== Job ==
Present each line of text from the data below as a numbered list. Omit blank lines and leave the pictures out.

[Collected data]
<<<<
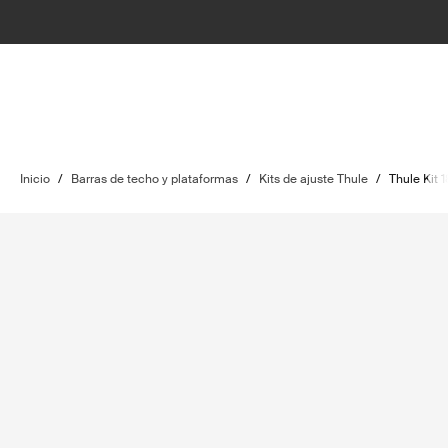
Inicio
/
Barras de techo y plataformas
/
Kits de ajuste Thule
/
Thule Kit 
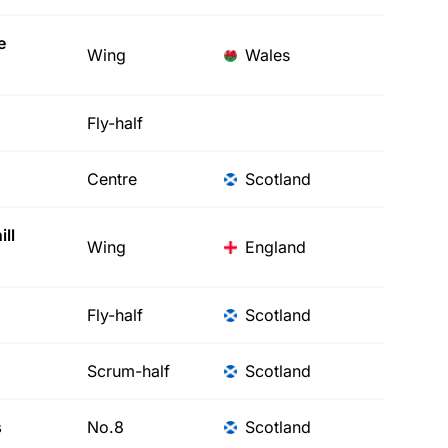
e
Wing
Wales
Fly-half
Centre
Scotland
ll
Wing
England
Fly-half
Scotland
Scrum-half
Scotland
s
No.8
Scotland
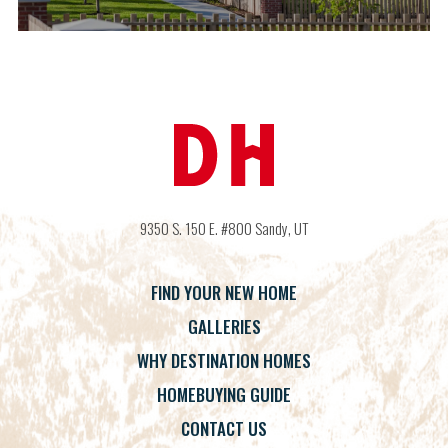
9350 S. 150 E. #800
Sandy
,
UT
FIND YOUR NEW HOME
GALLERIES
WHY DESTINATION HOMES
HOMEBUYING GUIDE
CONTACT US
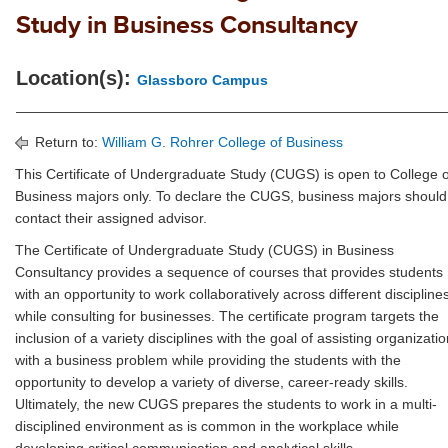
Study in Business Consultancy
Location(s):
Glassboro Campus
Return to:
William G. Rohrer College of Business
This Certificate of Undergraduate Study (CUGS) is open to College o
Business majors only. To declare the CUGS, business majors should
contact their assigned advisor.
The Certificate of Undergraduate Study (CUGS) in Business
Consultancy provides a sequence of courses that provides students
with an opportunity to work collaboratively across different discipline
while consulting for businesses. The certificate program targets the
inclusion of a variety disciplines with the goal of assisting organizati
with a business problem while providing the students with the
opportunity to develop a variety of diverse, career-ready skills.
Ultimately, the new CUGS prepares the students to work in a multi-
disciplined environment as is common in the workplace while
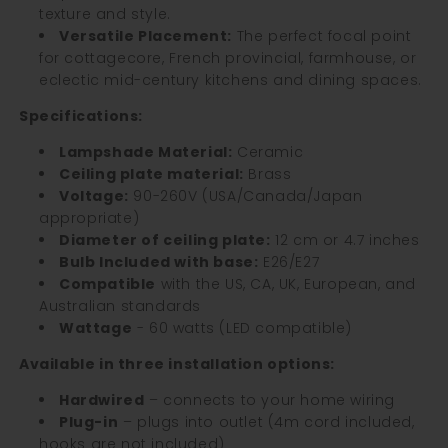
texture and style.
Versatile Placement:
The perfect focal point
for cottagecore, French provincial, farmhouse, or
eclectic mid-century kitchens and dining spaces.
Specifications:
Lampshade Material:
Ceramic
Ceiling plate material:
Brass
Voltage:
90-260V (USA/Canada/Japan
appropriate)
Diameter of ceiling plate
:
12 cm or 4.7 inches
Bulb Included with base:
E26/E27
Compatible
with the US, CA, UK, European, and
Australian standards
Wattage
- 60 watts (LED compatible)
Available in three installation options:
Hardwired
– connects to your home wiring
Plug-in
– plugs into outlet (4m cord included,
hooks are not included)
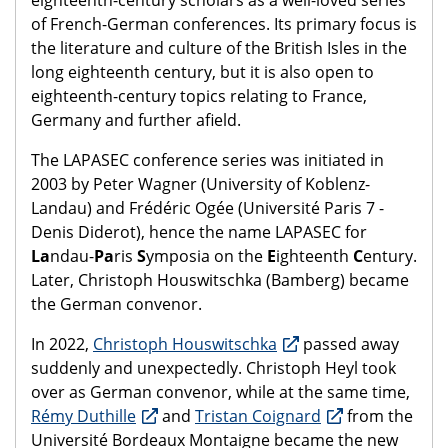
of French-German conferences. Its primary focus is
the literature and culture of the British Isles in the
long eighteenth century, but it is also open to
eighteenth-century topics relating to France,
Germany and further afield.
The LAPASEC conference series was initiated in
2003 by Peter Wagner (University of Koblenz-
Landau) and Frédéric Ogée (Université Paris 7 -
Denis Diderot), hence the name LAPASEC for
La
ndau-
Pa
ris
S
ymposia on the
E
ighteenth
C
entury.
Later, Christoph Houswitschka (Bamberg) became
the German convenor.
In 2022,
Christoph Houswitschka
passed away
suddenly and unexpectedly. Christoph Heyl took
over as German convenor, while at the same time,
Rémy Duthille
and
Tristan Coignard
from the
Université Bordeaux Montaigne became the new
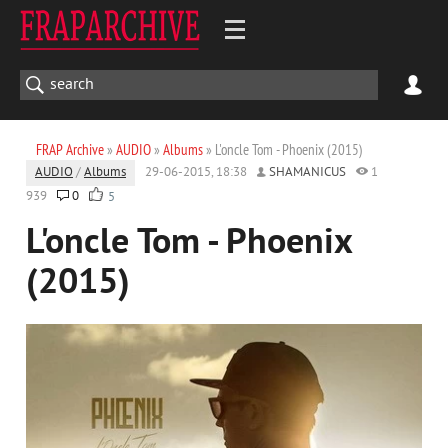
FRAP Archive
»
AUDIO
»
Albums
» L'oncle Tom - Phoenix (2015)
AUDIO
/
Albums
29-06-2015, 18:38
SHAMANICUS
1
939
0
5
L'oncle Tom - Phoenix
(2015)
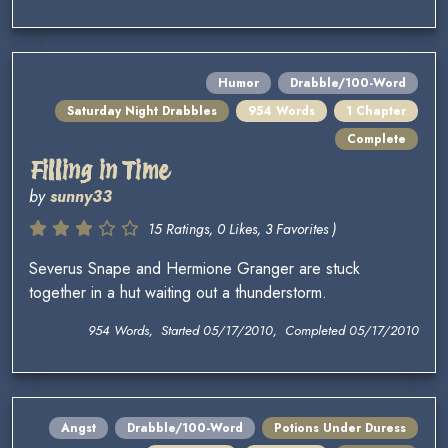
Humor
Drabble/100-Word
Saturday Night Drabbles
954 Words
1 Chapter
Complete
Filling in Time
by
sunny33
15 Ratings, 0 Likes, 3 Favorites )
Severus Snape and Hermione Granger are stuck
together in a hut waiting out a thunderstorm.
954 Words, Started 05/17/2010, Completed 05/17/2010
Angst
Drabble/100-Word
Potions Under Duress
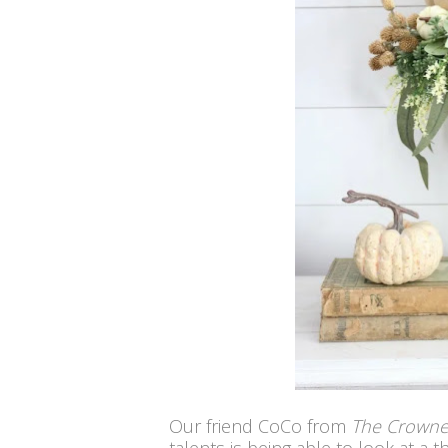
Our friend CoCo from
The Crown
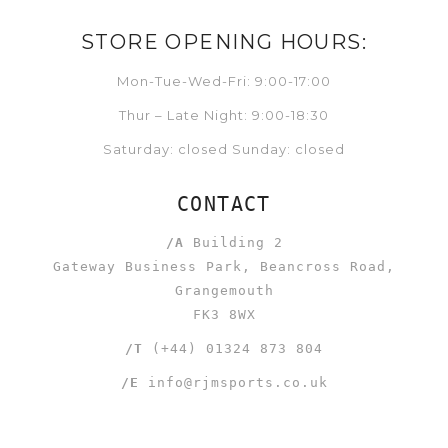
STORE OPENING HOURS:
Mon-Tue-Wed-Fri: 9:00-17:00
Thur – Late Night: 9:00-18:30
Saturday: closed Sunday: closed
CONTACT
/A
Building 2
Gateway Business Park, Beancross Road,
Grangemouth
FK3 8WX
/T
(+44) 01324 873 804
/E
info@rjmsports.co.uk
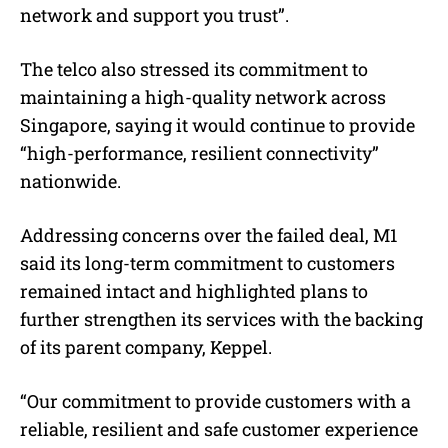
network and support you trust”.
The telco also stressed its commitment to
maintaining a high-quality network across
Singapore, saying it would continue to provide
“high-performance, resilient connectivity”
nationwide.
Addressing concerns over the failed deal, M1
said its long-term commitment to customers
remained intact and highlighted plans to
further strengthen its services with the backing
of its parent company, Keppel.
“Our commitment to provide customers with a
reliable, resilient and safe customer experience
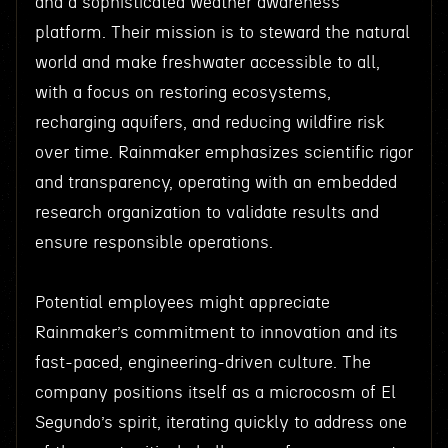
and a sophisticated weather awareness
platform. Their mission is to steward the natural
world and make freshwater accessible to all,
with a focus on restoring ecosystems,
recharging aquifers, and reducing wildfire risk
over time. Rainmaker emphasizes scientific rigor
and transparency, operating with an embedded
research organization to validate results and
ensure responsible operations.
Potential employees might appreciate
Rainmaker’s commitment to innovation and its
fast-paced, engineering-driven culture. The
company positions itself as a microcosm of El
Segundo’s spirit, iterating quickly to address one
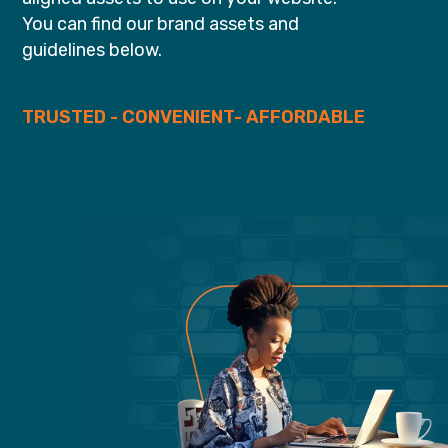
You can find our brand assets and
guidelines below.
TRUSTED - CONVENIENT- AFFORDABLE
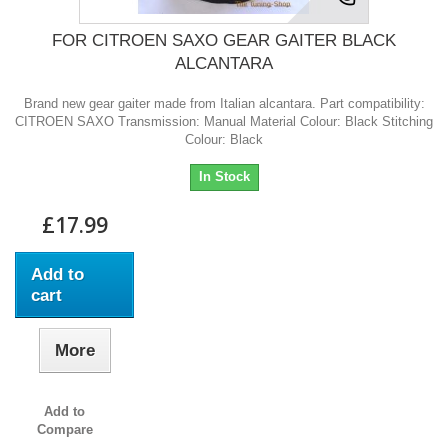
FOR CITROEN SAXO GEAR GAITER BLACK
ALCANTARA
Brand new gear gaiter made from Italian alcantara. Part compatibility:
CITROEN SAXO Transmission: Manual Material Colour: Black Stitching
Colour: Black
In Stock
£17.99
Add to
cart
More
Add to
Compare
>>>>
== Answer space ==
1. Inicio
2. /
3. Barras de techo y plataformas
4. /
5. Kits de ajuste Thule
6. /
7. Thule Kit 
8. e
9. Wing
10. Wales
11. Fly-half
12. Centre
13. Scotland
14. ll
15. Wing
16. England
17. Fly-half
18. Scotland
19. Scrum-half
20. Scotland
21. s
22. No.8
23. Scotland
24. 9350 S. 150 E. #800
25. Sandy
26. ,
27. UT
28. FIND YOUR NEW HOME
29. GALLERIES
30. WHY DESTINATION HOMES
31. HOMEBUYING GUIDE
32. CONTACT US
33. Study in Business Consultancy
34. Location(s):
35. Glassboro Campus
36. Return to:
37. William G. Rohrer College of Business
38. This Certificate of Undergraduate Study (CUGS) is open to College o
39. Business majors only. To declare the CUGS, business majors should
40. contact their assigned advisor.
41. The Certificate of Undergraduate Study (CUGS) in Business
42. Consultancy provides a sequence of courses that provides students
43. with an opportunity to work collaboratively across different discipline
44. while consulting for businesses. The certificate program targets the
45. inclusion of a variety disciplines with the goal of assisting organizati
46. with a business problem while providing the students with the
47. opportunity to develop a variety of diverse, career-ready skills.
48. Ultimately, the new CUGS prepares the students to work in a multi-
49. disciplined environment as is common in the workplace while
50. texture and style.
51. Versatile Placement:
52. The perfect focal point
53. for cottagecore, French provincial, farmhouse, or
54. eclectic mid-century kitchens and dining spaces.
55. Specifications:
56. Lampshade Material:
57. Ceramic
58. Ceiling plate material:
59. Brass
60. Voltage:
61. 90-260V (USA/Canada/Japan
62. appropriate)
63. Diameter of ceiling plate
64. :
65. 12 cm or 4.7 inches
66. Bulb Included with base:
67. E26/E27
68. Compatible
69. with the US, CA, UK, European, and
70. Australian standards
71. Wattage
72. - 60 watts (LED compatible)
73. Available in three installation options:
74. Hardwired
75. – connects to your home wiring
76. Plug-in
77. – plugs into outlet (4m cord included,
78. hooks are not included)
79. of French-German conferences. Its primary focus is
80. the literature and culture of the British Isles in the
81. long eighteenth century, but it is also open to
82. eighteenth-century topics relating to France,
83. Germany and further afield.
84. The LAPASEC conference series was initiated in
85. 2003 by Peter Wagner (University of Koblenz-
86. Landau) and Frédéric Ogée (Université Paris 7 -
87. Denis Diderot), hence the name LAPASEC for
88. La
89. ndau-
90. Pa
91. ris
92. S
93. ymposia on the
94. E
95. ighteenth
96. C
97. entury.
98. Later, Christoph Houswitschka (Bamberg) became
99. the German convenor.
100. In 2022,
101. Christoph Houswitschka
102. passed away
103. suddenly and unexpectedly. Christoph Heyl took
104. over as German convenor, while at the same time,
105. Rémy Duthille
106. and
107. Tristan Coignard
108. from the
109. Université Bordeaux Montaigne became the new
110. FRAP Archive
111. »
112. AUDIO
113. »
114. Albums
115. » L'oncle Tom - Phoenix (2015)
116. AUDIO
117. /
118. Albums
119. 29-06-2015, 18:38
120. SHAMANICUS
121. 1
122. 939
123. 0
124. 5
125. L'oncle Tom - Phoenix
126. (2015)
127. Humor
128. Drabble/100-Word
129. Saturday Night Drabbles
130. 954 Words
131. 1 Chapter
132. Complete
133. Filling in Time
134. by
135. sunny33
136. 15 Ratings, 0 Likes, 3 Favorites )
137. Severus Snape and Hermione Granger are stuck
138. together in a hut waiting out a thunderstorm.
139. 954 Words, Started 05/17/2010, Completed 05/17/2010
140. Angst
141. Drabble/100-Word
142. Potions Under Duress
143. Our friend CoCo from
144. The Crown
145. STORE OPENING HOURS:
146. Mon-Tue-Wed-Fri: 9:00-17:00
147. Thur – Late Night: 9:00-18:30
148. Saturday: closed Sunday: closed
149. CONTACT
150. /A
151. Building 2
152. Gateway Business Park, Beancross Road,
153. Grangemouth
154. FK3 8WX
155. /T
156. (+44) 01324 873 804
157. /E
158. info@rjmsports.co.uk
159. network and support you trust”.
160. The telco also stressed its commitment to
161. maintaining a high-quality network across
162. Singapore, saying it would continue to provide
163. “high-performance, resilient connectivity”
164. nationwide.
165. Addressing concerns over the failed deal, M1
166. said its long-term commitment to customers
167. remained intact and highlighted plans to
168. further strengthen its services with the backing
169. of its parent company, Keppel.
170. “Our commitment to provide customers with a
171. reliable, resilient and safe customer experience
172. and a sophisticated weather awareness
173. platform. Their mission is to steward the natural
174. world and make freshwater accessible to all,
175. with a focus on restoring ecosystems,
176. recharging aquifers, and reducing wildfire risk
177. over time. Rainmaker emphasizes scientific rigor
178. and transparency, operating with an embedded
179. research organization to validate results and
180. ensure responsible operations.
181. Potential employees might appreciate
182. Rainmaker’s commitment to innovation and its
183. fast-paced, engineering-driven culture. The
184. company positions itself as a microcosm of El
185. Segundo’s spirit, iterating quickly to address one
186. You can find our brand assets and
187. guidelines below.
188. TRUSTED - CONVENIENT- AFFORDABLE
189. FOR CITROEN SAXO GEAR GAITER BLACK
190. ALCANTARA
191. Brand new gear gaiter made from Italian alcantara. Part compatibility:
192. CITROEN SAXO Transmission: Manual Material Colour: Black Stitching
193. Colour: Black
194. In Stock
195. £17.99
196. Add to
197. cart
198. More
199. Add to
200. Compare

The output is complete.